*** Opening Material for this exercise ***

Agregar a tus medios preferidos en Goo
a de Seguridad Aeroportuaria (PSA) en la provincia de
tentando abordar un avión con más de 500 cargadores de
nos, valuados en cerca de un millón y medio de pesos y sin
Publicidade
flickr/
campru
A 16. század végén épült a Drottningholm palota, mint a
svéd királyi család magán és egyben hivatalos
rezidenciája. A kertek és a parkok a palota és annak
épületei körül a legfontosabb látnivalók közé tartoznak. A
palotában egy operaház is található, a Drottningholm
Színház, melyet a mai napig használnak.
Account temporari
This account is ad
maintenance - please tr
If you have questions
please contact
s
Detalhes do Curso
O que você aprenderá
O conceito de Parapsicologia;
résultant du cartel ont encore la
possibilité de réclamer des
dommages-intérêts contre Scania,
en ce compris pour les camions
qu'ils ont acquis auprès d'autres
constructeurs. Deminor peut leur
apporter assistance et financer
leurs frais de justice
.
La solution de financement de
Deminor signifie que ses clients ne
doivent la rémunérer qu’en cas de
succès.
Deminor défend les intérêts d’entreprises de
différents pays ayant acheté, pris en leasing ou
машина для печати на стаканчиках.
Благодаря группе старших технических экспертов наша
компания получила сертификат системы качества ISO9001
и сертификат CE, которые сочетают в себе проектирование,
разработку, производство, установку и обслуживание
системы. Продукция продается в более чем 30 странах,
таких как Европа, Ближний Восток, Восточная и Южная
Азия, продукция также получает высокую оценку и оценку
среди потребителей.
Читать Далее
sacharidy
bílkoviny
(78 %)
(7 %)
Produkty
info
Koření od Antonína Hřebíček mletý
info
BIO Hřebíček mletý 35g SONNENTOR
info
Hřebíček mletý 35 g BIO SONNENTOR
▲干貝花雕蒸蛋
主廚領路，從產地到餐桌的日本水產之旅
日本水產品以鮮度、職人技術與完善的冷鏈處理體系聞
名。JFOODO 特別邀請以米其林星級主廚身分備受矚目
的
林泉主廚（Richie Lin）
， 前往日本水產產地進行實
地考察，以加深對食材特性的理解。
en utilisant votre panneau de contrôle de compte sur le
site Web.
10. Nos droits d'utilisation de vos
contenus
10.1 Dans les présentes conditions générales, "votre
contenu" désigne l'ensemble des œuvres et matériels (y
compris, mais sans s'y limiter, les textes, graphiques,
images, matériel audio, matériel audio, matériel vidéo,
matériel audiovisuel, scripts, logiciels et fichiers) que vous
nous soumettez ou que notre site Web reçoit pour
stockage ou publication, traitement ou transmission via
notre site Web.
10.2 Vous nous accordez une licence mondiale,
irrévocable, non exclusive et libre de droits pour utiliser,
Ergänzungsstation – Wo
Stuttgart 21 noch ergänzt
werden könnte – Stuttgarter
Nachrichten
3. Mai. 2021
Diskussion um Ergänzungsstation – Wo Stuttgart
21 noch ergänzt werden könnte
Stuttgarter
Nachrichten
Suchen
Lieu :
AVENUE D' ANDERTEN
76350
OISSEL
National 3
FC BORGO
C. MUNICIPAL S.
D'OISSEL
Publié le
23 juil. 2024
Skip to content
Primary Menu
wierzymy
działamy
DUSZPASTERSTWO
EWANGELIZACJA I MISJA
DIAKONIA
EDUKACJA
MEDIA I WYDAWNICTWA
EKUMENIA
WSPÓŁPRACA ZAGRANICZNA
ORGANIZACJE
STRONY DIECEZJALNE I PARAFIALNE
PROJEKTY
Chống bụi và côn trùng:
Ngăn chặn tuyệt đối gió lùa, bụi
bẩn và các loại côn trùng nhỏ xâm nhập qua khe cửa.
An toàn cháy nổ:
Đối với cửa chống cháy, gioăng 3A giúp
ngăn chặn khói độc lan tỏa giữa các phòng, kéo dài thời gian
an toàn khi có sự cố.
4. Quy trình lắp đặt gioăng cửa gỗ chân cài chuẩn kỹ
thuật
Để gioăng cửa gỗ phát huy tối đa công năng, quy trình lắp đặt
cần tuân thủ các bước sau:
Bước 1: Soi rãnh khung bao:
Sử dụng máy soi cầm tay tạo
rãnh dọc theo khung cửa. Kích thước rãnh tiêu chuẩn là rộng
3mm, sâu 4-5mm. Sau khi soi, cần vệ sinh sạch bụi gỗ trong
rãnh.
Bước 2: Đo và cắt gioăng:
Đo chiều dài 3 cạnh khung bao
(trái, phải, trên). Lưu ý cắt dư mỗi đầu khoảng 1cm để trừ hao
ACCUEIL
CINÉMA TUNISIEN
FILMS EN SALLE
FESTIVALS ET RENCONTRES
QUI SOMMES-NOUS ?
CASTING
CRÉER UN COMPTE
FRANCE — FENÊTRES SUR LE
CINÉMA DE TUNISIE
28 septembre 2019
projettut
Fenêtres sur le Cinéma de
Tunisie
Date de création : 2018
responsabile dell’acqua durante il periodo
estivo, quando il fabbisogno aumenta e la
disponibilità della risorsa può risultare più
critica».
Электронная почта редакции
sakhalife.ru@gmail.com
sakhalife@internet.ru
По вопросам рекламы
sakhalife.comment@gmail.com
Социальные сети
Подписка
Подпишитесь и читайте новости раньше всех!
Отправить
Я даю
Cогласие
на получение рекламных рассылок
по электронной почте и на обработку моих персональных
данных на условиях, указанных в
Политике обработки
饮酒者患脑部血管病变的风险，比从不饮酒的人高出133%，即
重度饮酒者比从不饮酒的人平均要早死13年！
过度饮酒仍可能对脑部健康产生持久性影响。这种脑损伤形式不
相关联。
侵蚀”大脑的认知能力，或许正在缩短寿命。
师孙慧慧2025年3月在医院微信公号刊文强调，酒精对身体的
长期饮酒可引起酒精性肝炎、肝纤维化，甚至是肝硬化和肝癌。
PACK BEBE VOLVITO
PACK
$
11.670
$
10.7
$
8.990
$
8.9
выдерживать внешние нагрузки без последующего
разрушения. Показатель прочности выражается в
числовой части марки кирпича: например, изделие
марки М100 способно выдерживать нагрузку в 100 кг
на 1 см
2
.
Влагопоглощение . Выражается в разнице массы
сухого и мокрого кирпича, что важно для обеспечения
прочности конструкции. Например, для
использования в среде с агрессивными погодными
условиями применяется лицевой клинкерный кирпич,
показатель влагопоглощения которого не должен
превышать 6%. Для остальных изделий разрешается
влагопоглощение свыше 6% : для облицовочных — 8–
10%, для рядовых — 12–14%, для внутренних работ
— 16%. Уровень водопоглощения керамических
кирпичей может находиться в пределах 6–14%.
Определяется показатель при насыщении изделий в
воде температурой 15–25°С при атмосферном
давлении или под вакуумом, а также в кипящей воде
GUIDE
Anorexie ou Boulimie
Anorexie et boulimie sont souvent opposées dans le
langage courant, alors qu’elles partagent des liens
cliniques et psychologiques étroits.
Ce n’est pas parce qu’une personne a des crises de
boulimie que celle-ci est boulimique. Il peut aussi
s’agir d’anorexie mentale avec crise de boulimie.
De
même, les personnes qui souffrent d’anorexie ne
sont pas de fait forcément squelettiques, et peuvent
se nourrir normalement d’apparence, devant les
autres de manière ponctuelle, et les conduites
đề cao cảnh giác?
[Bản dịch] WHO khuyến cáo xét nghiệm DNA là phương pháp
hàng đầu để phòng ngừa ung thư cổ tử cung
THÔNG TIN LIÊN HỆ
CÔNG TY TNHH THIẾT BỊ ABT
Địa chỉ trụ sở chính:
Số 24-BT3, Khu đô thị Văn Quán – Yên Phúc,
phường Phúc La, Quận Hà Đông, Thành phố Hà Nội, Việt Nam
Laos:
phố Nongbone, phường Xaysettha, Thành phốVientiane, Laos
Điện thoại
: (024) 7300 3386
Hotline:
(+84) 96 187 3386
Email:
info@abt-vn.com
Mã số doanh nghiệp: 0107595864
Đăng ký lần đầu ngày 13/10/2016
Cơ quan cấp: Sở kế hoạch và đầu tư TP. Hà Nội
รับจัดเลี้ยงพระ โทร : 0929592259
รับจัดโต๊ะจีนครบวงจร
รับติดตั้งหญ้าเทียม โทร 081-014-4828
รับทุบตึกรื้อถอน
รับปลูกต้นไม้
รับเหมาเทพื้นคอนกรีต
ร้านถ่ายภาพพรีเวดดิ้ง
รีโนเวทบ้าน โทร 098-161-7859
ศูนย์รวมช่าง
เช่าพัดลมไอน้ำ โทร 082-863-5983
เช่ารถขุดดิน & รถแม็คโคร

*** Closing Material for this exercise ***

Return only the part of the records above that opens with the line containing "Chống bụi và" and closes with the line containing "показатель влагопоглощения которого не должен", ends included.

» **Output for this task**:
Chống bụi và côn trùng:
Ngăn chặn tuyệt đối gió lùa, bụi
bẩn và các loại côn trùng nhỏ xâm nhập qua khe cửa.
An toàn cháy nổ:
Đối với cửa chống cháy, gioăng 3A giúp
ngăn chặn khói độc lan tỏa giữa các phòng, kéo dài thời gian
an toàn khi có sự cố.
4. Quy trình lắp đặt gioăng cửa gỗ chân cài chuẩn kỹ
thuật
Để gioăng cửa gỗ phát huy tối đa công năng, quy trình lắp đặt
cần tuân thủ các bước sau:
Bước 1: Soi rãnh khung bao:
Sử dụng máy soi cầm tay tạo
rãnh dọc theo khung cửa. Kích thước rãnh tiêu chuẩn là rộng
3mm, sâu 4-5mm. Sau khi soi, cần vệ sinh sạch bụi gỗ trong
rãnh.
Bước 2: Đo và cắt gioăng:
Đo chiều dài 3 cạnh khung bao
(trái, phải, trên). Lưu ý cắt dư mỗi đầu khoảng 1cm để trừ hao
ACCUEIL
CINÉMA TUNISIEN
FILMS EN SALLE
FESTIVALS ET RENCONTRES
QUI SOMMES-NOUS ?
CASTING
CRÉER UN COMPTE
FRANCE — FENÊTRES SUR LE
CINÉMA DE TUNISIE
28 septembre 2019
projettut
Fenêtres sur le Cinéma de
Tunisie
Date de création : 2018
responsabile dell’acqua durante il periodo
estivo, quando il fabbisogno aumenta e la
disponibilità della risorsa può risultare più
critica».
Электронная почта редакции
sakhalife.ru@gmail.com
sakhalife@internet.ru
По вопросам рекламы
sakhalife.comment@gmail.com
Социальные сети
Подписка
Подпишитесь и читайте новости раньше всех!
Отправить
Я даю
Cогласие
на получение рекламных рассылок
по электронной почте и на обработку моих персональных
данных на условиях, указанных в
Политике обработки
饮酒者患脑部血管病变的风险，比从不饮酒的人高出133%，即
重度饮酒者比从不饮酒的人平均要早死13年！
过度饮酒仍可能对脑部健康产生持久性影响。这种脑损伤形式不
相关联。
侵蚀”大脑的认知能力，或许正在缩短寿命。
师孙慧慧2025年3月在医院微信公号刊文强调，酒精对身体的
长期饮酒可引起酒精性肝炎、肝纤维化，甚至是肝硬化和肝癌。
PACK BEBE VOLVITO
PACK
$
11.670
$
10.7
$
8.990
$
8.9
выдерживать внешние нагрузки без последующего
разрушения. Показатель прочности выражается в
числовой части марки кирпича: например, изделие
марки М100 способно выдерживать нагрузку в 100 кг
на 1 см
2
.
Влагопоглощение . Выражается в разнице массы
сухого и мокрого кирпича, что важно для обеспечения
прочности конструкции. Например, для
использования в среде с агрессивными погодными
условиями применяется лицевой клинкерный кирпич,
показатель влагопоглощения которого не должен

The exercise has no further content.